> _What you have to do_
Starting with the line that contains "Rendered at 1241 by 1754 pixels." and going on through the line that contains "216, 1122, 251]" in the records below, swap "Identify" for "Detect". Return only those lines, with nothing else altered.

> _Records shown_
------------
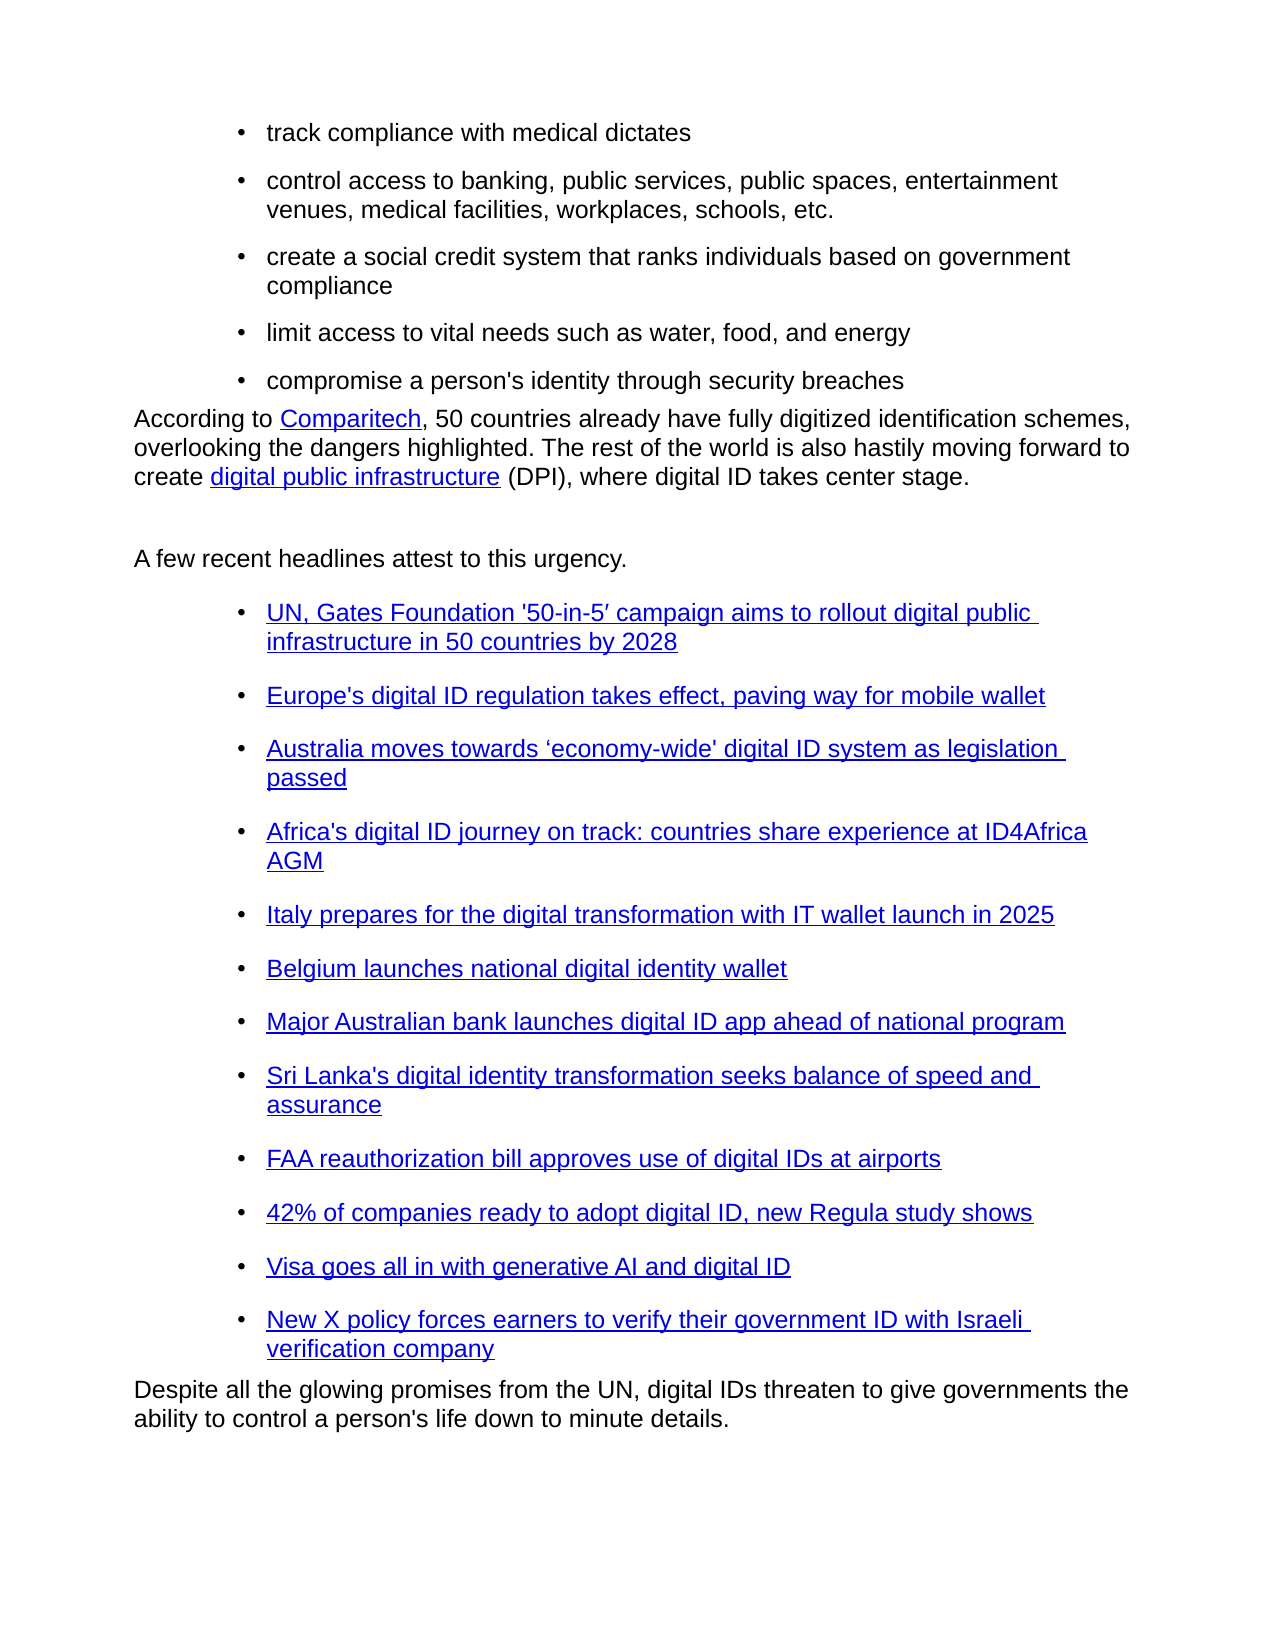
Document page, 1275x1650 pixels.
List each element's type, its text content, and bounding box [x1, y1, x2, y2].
------------
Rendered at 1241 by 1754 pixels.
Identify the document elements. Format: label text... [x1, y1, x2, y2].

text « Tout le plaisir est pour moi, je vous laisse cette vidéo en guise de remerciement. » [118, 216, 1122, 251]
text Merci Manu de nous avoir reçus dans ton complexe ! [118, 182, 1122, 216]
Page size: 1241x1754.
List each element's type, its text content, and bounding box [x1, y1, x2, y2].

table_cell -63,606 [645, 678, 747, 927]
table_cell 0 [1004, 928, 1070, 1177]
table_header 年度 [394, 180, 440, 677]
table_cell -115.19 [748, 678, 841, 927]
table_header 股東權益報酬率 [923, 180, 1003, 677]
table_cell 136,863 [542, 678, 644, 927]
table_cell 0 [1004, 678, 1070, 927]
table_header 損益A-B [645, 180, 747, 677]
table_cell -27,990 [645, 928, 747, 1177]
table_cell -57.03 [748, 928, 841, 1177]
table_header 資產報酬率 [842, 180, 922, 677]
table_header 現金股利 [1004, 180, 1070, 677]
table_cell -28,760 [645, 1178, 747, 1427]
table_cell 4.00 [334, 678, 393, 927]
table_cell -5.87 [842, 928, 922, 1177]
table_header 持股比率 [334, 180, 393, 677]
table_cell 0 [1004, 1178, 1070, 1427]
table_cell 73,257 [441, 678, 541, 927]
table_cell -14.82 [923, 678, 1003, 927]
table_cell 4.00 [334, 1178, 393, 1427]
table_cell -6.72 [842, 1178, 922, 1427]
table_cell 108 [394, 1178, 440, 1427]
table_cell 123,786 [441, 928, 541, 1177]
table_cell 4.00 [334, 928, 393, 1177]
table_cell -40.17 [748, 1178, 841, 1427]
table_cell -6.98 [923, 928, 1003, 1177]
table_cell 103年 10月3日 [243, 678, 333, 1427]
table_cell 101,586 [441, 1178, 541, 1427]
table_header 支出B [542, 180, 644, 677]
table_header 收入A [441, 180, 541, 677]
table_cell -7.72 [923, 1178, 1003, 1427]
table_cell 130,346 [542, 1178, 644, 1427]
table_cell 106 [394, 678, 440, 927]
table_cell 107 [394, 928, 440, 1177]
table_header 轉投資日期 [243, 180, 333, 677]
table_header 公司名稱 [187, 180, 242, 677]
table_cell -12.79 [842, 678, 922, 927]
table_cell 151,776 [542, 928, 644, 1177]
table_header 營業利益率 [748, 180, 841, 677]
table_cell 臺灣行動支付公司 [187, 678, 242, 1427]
------------
> _Response for this exercise_
Rendered at 1241 by 1754 pixels.
Detect the document elements. Format: label text... [x1, y1, x2, y2].

text « Tout le plaisir est pour moi, je vous laisse cette vidéo en guise de remerciement. » [118, 216, 1122, 251]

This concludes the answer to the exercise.